A Complete Estate Plan Is an Affirmation of Your Life

Featured Article
July 2014

Once when St. Francis of Assisi was tending his garden, a person asked him, “What would you do if you suddenly learned that you would die at sunset?” St. Francis replied in a manner that reverberates for planned giving: “I would continue hoeing my garden.”

His response has three possible meanings:

  • He was satisfied with the quality of his life and saw no need to alter its course.
  • All of his affairs were in order and nothing remained to be done in the limited time he had.
  • Even though he personally would never harvest the fruits of his current labor, he was content to keep laboring for the benefit of those who came after him.

Sometimes when an event causes people to confront their mortality, they engage in introspection about their relationships and values, they make amends to those they have hurt, and they fundamentally change their lifestyle.
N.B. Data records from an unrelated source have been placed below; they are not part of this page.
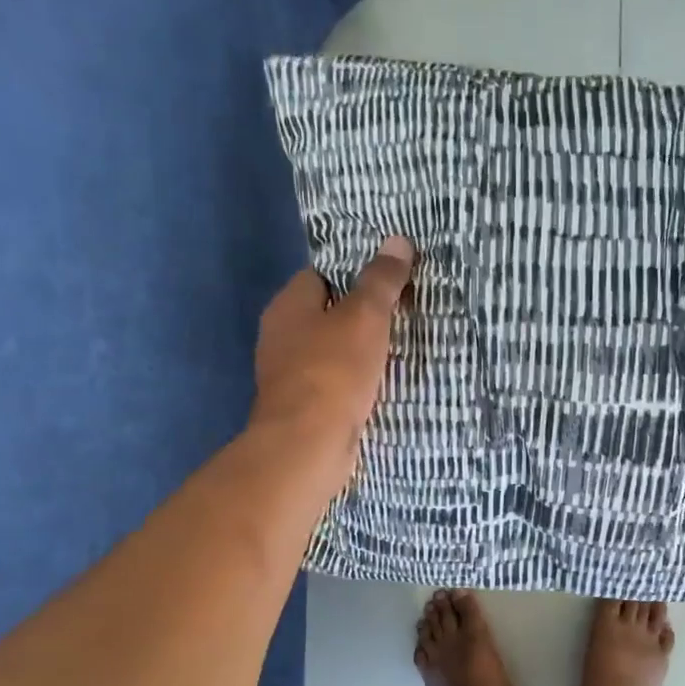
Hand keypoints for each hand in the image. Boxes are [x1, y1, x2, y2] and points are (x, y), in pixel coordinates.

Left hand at [251, 236, 415, 478]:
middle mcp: (281, 337)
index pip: (321, 275)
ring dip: (361, 352)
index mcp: (288, 306)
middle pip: (327, 315)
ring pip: (332, 351)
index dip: (355, 274)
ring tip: (401, 348)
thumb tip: (398, 240)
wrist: (308, 445)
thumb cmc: (333, 371)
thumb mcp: (365, 317)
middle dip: (362, 316)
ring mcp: (289, 375)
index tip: (389, 281)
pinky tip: (382, 385)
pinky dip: (355, 382)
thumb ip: (381, 280)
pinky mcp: (303, 408)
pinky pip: (335, 383)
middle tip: (403, 313)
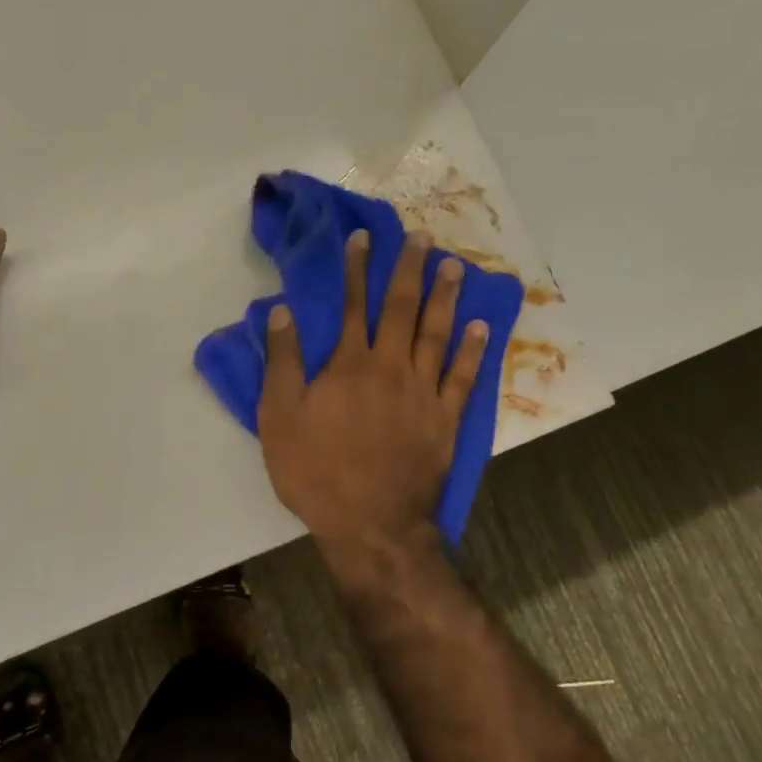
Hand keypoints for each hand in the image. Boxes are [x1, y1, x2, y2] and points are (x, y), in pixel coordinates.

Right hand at [258, 228, 488, 551]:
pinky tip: (481, 327)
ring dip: (445, 297)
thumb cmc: (316, 472)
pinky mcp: (446, 420)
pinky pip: (463, 377)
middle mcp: (390, 367)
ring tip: (454, 266)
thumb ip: (283, 362)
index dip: (356, 268)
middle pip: (401, 309)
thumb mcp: (280, 418)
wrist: (371, 524)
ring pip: (436, 334)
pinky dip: (473, 351)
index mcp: (349, 365)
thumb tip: (282, 311)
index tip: (363, 236)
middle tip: (420, 237)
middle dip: (408, 269)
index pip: (352, 305)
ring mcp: (423, 393)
Possibly they are stimulated to complete the estate plan they have long postponed and finally take the steps to ensure that their wishes will be fulfilled. Maybe they start thinking about the ways they can use lifetime accumulations to make a difference in the lives of the next generation.

One intrepid elderly individual commented that she expected to live for another seven years. Apparently, she based this on her current state of health and the longevity of her relatives. Obviously, we don’t know how long we will be here. That is why a good estate plan should work whether life is foreshortened or we live to be 110. A well-conceived plan, for instance, includes contingencies depending on family circumstances at the end of one’s life.
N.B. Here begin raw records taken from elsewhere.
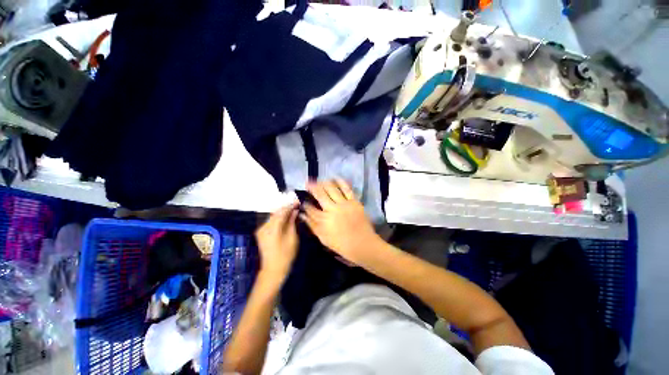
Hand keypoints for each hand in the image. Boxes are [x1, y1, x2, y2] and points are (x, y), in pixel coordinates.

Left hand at [255, 203, 298, 282]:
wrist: (273, 270)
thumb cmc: (285, 255)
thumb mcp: (292, 238)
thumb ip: (292, 222)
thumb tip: (294, 211)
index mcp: (272, 229)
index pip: (281, 212)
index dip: (290, 206)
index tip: (298, 201)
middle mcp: (264, 227)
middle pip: (276, 213)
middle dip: (286, 208)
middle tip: (296, 205)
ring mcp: (260, 230)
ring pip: (273, 216)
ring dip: (282, 213)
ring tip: (293, 210)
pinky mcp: (261, 232)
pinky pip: (270, 221)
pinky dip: (278, 218)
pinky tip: (286, 217)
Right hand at [300, 180, 380, 264]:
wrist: (363, 244)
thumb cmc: (342, 245)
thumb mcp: (324, 239)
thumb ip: (312, 226)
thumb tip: (303, 215)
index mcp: (324, 220)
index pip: (311, 209)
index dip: (305, 203)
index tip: (303, 199)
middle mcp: (332, 209)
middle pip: (320, 194)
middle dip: (312, 187)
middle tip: (308, 183)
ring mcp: (344, 204)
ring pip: (331, 189)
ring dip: (324, 183)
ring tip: (319, 180)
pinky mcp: (354, 201)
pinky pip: (346, 189)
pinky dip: (340, 182)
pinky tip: (335, 178)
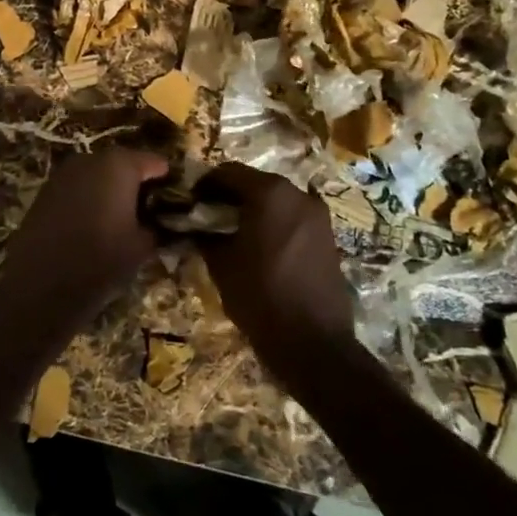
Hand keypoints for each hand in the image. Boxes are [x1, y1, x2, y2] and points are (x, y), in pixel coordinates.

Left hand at [0, 148, 169, 337]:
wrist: (41, 283)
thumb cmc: (101, 260)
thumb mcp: (141, 247)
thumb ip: (155, 228)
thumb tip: (157, 224)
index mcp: (120, 165)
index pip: (153, 162)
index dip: (166, 180)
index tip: (174, 199)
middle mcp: (91, 159)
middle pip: (122, 164)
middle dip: (136, 182)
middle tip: (148, 208)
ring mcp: (64, 173)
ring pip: (97, 174)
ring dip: (109, 189)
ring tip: (120, 216)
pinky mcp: (45, 190)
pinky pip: (76, 187)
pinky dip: (87, 198)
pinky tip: (92, 222)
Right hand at [197, 164, 355, 374]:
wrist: (313, 343)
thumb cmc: (260, 296)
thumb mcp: (221, 264)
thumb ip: (205, 235)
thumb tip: (195, 227)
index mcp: (270, 192)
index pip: (228, 172)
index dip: (205, 184)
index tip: (189, 201)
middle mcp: (298, 194)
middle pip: (254, 183)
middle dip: (229, 196)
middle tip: (207, 217)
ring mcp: (317, 215)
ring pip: (275, 201)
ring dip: (252, 210)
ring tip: (231, 233)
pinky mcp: (327, 236)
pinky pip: (292, 218)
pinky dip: (273, 223)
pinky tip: (258, 246)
A complete estate plan is also an affirmation of the meaning of your life—what you value, your affections, and the ways in which you want your life to have made a difference. We recognize that a legacy gift that continues the work of our organization, which you have supported during your life, may only be one part of a comprehensive legacy plan. But we would be pleased to discuss ways you can have the greatest impact on the lives of those we serve.

You may be able to accomplish far more than you ever dreamed. According to another quotation attributed to St. Francis, “Start by doing what is necessary; then do what is possible; and suddenly you are doing the impossible.”